Wary of engaging the better-armed allies in open desert warfare, the Iraqi government has been goading coalition forces to send ground troops into the capital city.
"The enemy must come inside Baghdad, and that will be its grave," said Iraqi Defense Minister Sultan Hashim Ahmed. "We feel that this war must be prolonged so the enemy pays a high price."
In other major developments:
Meeting at Camp David Wednesday and Thursday, President Bush and Britain's Tony Blair vowed to see the war through to victory, but warned of a longer war. Blair accused Iraq of executing captured British troops, a charge the Iraqis denied. In a BBC interview as he arrived back in London Friday, Blair said unseating Saddam will be "tough and difficult... When you've had a whole series of security services repressing the local people, it was never going to be a situation these people were simply going to give up power and go away."
The U.S. military is moving more than 100,000 more troops into the Persian Gulf. The Pentagon insists this is part of the planned step-up of forces for the war in Iraq.
Officials at U.S. Central Command confirmed that 12 Marines are missing following heavy fighting in the city of an-Nasariyah in southern Iraq.
The Pentagon says 26 Americans have been killed in the war so far; 22 Britons have also been reported killed. Figures on Iraqi dead are unknown but widely believed to be over a thousand.
Gen. Tommy Franks told Infinity Radio that no weapons of mass destruction have been found to date in Iraq.
Iraqi state TV reports that Saddam Hussein chaired a meeting of the ruling Baath Party. The report said the Iraqi leader's top advisers and his son, Qusai, were also there. U.S. intelligence officials say a woman seen at a video of that same meeting - whose date is unknown - is believed to be Huda Salih Mahdi Ammash, one of the government's top biological weapons experts.
Desperately needed food and aid for southern Iraq was stranded offshore because of mines Saddam's regime placed in the strategic port of Umm Qasr, military commanders said.

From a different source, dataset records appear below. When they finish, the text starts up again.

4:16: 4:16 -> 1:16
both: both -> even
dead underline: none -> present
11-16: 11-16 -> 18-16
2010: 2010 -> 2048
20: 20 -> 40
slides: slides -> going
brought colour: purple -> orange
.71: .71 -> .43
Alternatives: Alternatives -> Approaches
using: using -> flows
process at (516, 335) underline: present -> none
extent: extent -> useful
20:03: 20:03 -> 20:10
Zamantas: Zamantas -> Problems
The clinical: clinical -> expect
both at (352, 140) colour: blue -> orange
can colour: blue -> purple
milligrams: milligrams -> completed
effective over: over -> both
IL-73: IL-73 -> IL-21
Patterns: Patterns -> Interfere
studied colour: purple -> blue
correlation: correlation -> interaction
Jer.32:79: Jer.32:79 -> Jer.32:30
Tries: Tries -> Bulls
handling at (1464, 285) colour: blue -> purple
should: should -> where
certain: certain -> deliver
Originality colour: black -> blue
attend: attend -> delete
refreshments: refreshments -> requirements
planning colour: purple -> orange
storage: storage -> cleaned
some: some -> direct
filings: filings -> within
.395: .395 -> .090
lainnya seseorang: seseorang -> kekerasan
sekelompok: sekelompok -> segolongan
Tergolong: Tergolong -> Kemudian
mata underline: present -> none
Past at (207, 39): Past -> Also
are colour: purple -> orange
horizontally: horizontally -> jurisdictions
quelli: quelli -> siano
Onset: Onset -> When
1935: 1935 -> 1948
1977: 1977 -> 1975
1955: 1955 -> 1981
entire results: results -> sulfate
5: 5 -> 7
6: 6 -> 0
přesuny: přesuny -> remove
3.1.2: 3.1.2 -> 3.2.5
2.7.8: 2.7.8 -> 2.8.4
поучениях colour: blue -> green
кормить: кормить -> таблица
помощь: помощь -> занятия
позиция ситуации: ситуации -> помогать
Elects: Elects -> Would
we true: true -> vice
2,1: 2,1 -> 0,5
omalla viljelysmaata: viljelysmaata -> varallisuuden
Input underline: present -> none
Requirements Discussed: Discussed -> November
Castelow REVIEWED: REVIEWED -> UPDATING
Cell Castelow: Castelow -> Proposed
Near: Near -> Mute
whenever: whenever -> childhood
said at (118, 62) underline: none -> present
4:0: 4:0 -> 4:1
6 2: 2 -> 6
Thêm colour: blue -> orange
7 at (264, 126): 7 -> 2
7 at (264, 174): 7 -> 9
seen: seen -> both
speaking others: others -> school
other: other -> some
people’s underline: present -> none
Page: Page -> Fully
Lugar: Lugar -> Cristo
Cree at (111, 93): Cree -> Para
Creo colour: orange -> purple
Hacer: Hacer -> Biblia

The Army's senior ground commander in Iraq, Lt. Gen. William Wallace of V Corps, told the New York Times and the Washington Post that unexpected tactics by Iraqis attacking supply lines are slowing down the campaign. "The enemy we're fighting is different from the one we'd war-gamed against," said Wallace. One area where resistance has been unexpectedly tough is An Nasiriyah, where U.S. Marines and Iraqi forces exchanged tank and artillery fire Friday. Several buildings there, including the power plant, were ablaze.
In northern Iraq, U.S. cargo planes have been arriving with military supplies and 200 more troops in the area secured Wednesday by 1,000 U.S. paratroopers. In central Iraq, resupply planes are landing on a restored runway at Tallil Airfield - which was hastily renamed "Bush International Airport" by the American forces who had secured it.
The U.S. ambassador walked out of a United Nations debate on the Iraqi war Thursday after Iraq's ambassador accused the United States of trying to exterminate the Iraqi people.